Фрагмент текста >>
-*-*-

Если в эпосе поэт играл роль глупца, если в драме глупец играл свою роль и роль поэта, но так, что верх брал объективный контраст, то в лирике поэт должен играть свою роль и роль глупца, то есть в одну и ту же безумную минуту смеяться и быть смешным, но так, чтобы в одно и то же время перевешивали чувственность и субъективный контраст. Юмор в роли комического мирового духа является в виде карлика и духа плененного — подобного лешему, домовому, гамадриаде тернового куста, я хочу сказать — таким должен он явиться к нам как каприз, — а юмор к капризу относится как ирония к насмешке. У юмора точка сравнения более высокая, у каприза — более низкая. Поэт до какой-то степени превращается в то, что он осмеивает; и в комической лирике вновь выходит на первый план, под именем «бурлеска», субъект-объектность шеллинговского «Пана»{1}. Ибо бурлеск рисует низкое и вместе с тем есть это низкое; поэт бурлеска — Сирена, у которой одна половина тела — прекрасна, но вот поднимается-то из моря как раз вторая, животная половина, а часто это даже пастораль, но только расслышимая в лае пастушьей собаки.
Сюда же я отношу всякое перелицовывание, «травести» — вопреки иллюзии эпической формы, поскольку эпического нет там, где сам поэт смакует будущие ощущения читателя и объекта, — это обратно иронии: ирония точно так же прикрывает и приглушает свой смех, как бурлеск его приоткрывает и им оглушает. Но как же представить низко-комическое без низости? Мой ответ: в стихах. Автор настоящей книги долгое время не понимал, почему комическая проза большинства писателей всегда казалась ему слишком низкой и субъективно производила на него отвратительное впечатление, тогда как нередко он находил вполне приемлемым еще более низкого Комуса книттельферзов{2}. Но как метрический котурн поднимает человека, и слово, и зрителя в мир высших свобод, так и сокк комического стихосложения дарует автору маскарадную свободу от унижения, — то же самое в прозе было бы не менее противно, чем в самом человеке.
Как о том можно судить по травести и по XVII веку, когда бурлескные стихи цвели в Париже, это настроение стремится представить смешным не столько предмет, сколько себя самого, тогда как ирония меняет ситуацию на противоположную. В некоторых новых произведениях, например в «Бурлесках» Боде, а еще ярче — в «Ироде пред Вифлеемом»{3}, мерцает среди опускающихся за горизонт знаков поэтического более высокий свет, чувство всеобщего, тогда как прежние создания — Блумауэра и других — это топкие низкие берега, илистые, вязкие, хотя и пропитанные солью.
Одна и та же причина требует, чтобы бурлеск был в стихах и чтобы его играли, если уж он явится в неподобающей ему драматической форме, не люди, а марионетки. Та лирическая тронутость, что легко проносится перед фантазией в «Бурлесках» Боде, не притязая ни на что высшее, мучает нас своей неестественностью, представая в плотном обличье живого существа; кукла для спектакля самого низкого — то самое, что древняя маска для спектакля самого возвышенного: в театре древних индивидуальный живой облик слишком мал для фантазии, полной божественных образов, в бурлескном театре — он же слишком хорош для фантазии, ничтожащей сущее.

-*-*-

Исходные данные >>
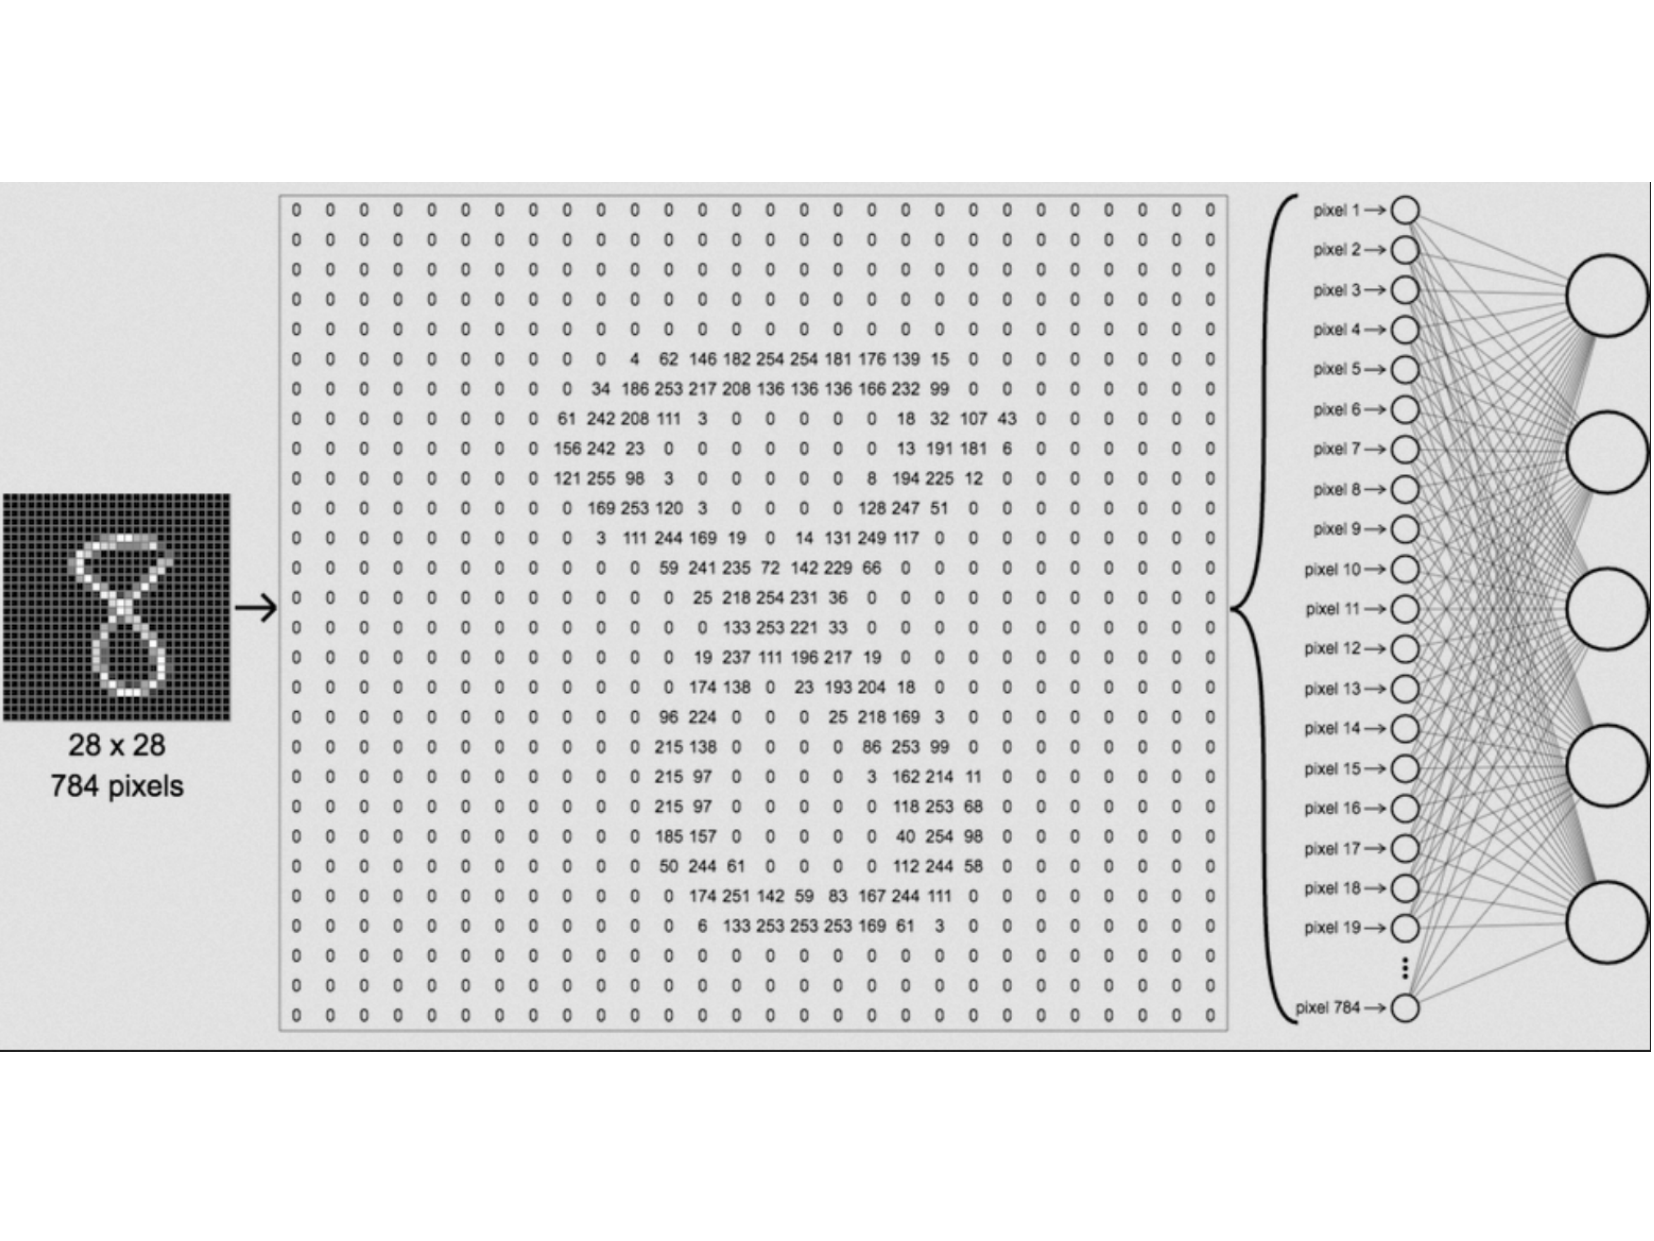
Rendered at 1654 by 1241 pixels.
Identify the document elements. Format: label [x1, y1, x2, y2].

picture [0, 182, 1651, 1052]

-*-*-

Задания >>
1 > Ответьте по фрагменту о бурлеске:
(a) С каким существом сравнивается поэт бурлеска?
(b) Какой ответ дает автор на вопрос, как представить низко-комическое без низости?
(c) Кто должен играть бурлеск, если он явится в драматической форме?
2 > Перепишите без изменений отрывок фрагмента о бурлеске от слов «Как о том можно» до слов «и пропитанные солью.» включительно.
Эти данные никак не связаны с фрагментом о бурлеске.

Ответы к заданиям >>
1 >
(a) С Сиреной.
(b) В стихах.
(c) Не люди, а марионетки.

2 >
Как о том можно судить по травести и по XVII веку, когда бурлескные стихи цвели в Париже, это настроение стремится представить смешным не столько предмет, сколько себя самого, тогда как ирония меняет ситуацию на противоположную. В некоторых новых произведениях, например в «Бурлесках» Боде, а еще ярче — в «Ироде пред Вифлеемом»{3}, мерцает среди опускающихся за горизонт знаков поэтического более высокий свет, чувство всеобщего, тогда как прежние создания — Блумауэра и других — это топкие низкие берега, илистые, вязкие, хотя и пропитанные солью.